Summary: There are many ways, apart from ownership %, that founders slowly lose control of their companies. Some of the more obvious ones get spelled out in term sheets, but professional players in startup ecosystems know how to use more subtle mechanisms to erode founder control.
Seasoned founders and startup lawyers know that there are really two things that matter most in negotiating a term sheet: ownership and control. In other words, from the perspective of a founder, (1) what % of the Company will I own after the deal closes (and, more specifically, what % of exit proceeds do I get), and (2) whose permission is needed to make key decisions? Of the “control” terms, there are explicit ones, like protective provisions, that competent founders know to focus on. But there are more subtle aspects, like the composition of the Company’s advisors, and even who the Company’s lawyers are, that when ignored can significantly erode the ability of founders to control their companies; particularly in high-stakes situations when there’s significant internal disagreement.
The More Obvious Forms of Control
- Voting Thresholds and Protective Covenants – These are typically spelled out in stockholder agreements and organizational documents. There are 1,000 ways to draft them, but they basically boil down to: you can’t do X without getting approval from stockholders holding Y% of the Company’s overall capitalization, or a specific % of various classes of stock.
- The Board of Directors – Who is on the Board, and who has the ability to elect/remove people on the Board? The Board is the core governing body of the Company, which means nothing serious happens without their approval. In a 5-person board, whether founders (common stockholders) elect 3 directors or 2 dramatically alters the power dynamics of a startup.
The Often Overlooked, But Important Control Mechanisms
While voting power and board composition are definitely the most important issues, I always advise founders that maintaining control/influence over the companies they started is much more nuanced than what gets spelled out in a term sheet.
How “Independent” is Your Independent Director?

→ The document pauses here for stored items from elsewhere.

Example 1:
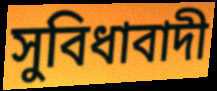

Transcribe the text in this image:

সুবিধাবাদী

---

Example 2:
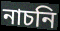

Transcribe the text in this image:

নাচনি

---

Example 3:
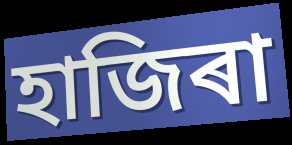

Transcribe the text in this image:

হাজিৰা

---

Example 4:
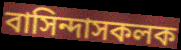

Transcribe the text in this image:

বাসিন্দাসকলক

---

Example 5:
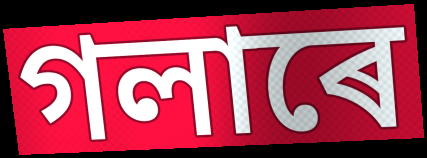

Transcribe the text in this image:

গলাৰেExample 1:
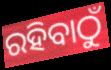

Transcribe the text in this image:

ରହିବାଠୁଁ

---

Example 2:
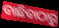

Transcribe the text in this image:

ବାଛିବାଠାରୁ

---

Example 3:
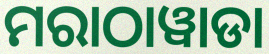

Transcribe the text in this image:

ମରାଠାୱାଡା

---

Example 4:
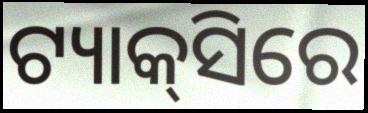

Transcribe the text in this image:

ଟ୍ୟାକ୍‍ସିରେ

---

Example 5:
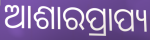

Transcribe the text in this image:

ଆଶାରପ୍ରାପ୍ୟ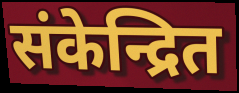
संकेन्द्रितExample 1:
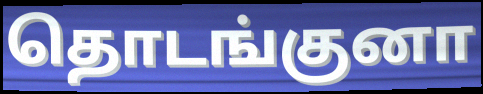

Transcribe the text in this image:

தொடங்குனா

It’s very common for VC-backed boards to have an “independent” director – usually an industry expert that gets elected by both the common stock (founders) and preferred stock (investors). However, it’s also fairly common for VCs to suggest that the “independent” director come from their own network of executives. In judging whether their VCs recommended “independent” is the right person, founders should absolutely include the loyalty of that director to the VCs in the calculus. He’s in their network, and knows that keeping them happy will mean more influential board appointments in the future. If a founder CEO is well-informed and connected in her startup’s own market, she likely has her own ideas for more independent directors. Put them on the table for discussion.

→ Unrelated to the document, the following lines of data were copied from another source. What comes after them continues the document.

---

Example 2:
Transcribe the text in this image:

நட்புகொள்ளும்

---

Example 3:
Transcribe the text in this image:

Board Observers – Who is at the Board Meeting?
Investors often will ask, in addition to a Board seat, for one or two board “observer” positions; meaning, at a high-level, non-voting people who can nevertheless attend board meetings and (usually) engage in discussion with the board. The presence of board observers matters and absolutely will influence discussion on board-level issues, even if they ultimately can’t vote. Don’t hand them out without understanding how they alter a founder’s influence at meetings.
Whom do your lawyers work for?
I’ve touched on this issue before here: Don’t Use Your Lead Investor’s Lawyers. There are hundreds of scenarios in which, in the middle of high-stakes decisions and disagreement among decision-makers on the right (or legal) course of action, founders will turn (protected by attorney-client privilege) to company counsel for advice – what’s legal?, what are the consequences?, what are my options?, what’s “market?” etc. etc.. Many times the “right” decision for the Company is one that won’t sit well, and even piss off, certain groups on the cap table. You don’t want lawyers who work for those people.

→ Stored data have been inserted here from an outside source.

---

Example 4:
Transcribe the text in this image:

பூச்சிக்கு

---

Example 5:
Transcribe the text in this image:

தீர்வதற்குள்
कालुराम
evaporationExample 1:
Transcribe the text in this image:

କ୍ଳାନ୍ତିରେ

“Don’t just go with the lawyer that the VCs insist upon. These lawyers will work with the VC on a hundred financings and with you on only one. Where do you think their loyalties lie? Get your own lawyer, and don’t budge.“ – Naval Ravikant, Lawyers or Insurance Salesman?
Despite arguments from certain investors and lawyers who claim that the above is a non-issue (you can imagine why), most founders immediately recognize the problem when this reality is described to them.
Where do your advisors and executives come from?
The theme of “pay attention to loyalties” carries on into a Company’s advisors and outside executive hires. Where did they come from? Who got them this job, or they’re last job? Are they all part of the same investor group or business network? The conversations they have with you (the founders) will not be the only ones they’ll be having. Pay attention. Careers are long, much longer than the life of a single startup. Advisors and executives, even those with strong ethics, pay attention to who can get them their next position when their current one exits.
Nutshell: Voting control matters, but it isn’t everything. Loyalties, particularly long-term loyalties, drive human behavior. Don’t be lazy and let every influencer (director, executive, lawyer, advisor) in your company come from the network of a single investor group. Smart ecosystem players know that’s one of the best ways to gain influence over a company without putting anything on paper. Leverage peoples’ contacts, and of course contacts will overlap, but make sure you ultimately have real diversity of perspectives to turn to. Otherwise, when it really matters, a dozen back-end conversations will end up with really only one voice whispering in your ear.
It’s precisely when the stakes are highest that a founder needs brutal honesty from advisors and counselors. And nothing ensures honesty like transparency and true independence of viewpoints. Make sure you don’t lose it.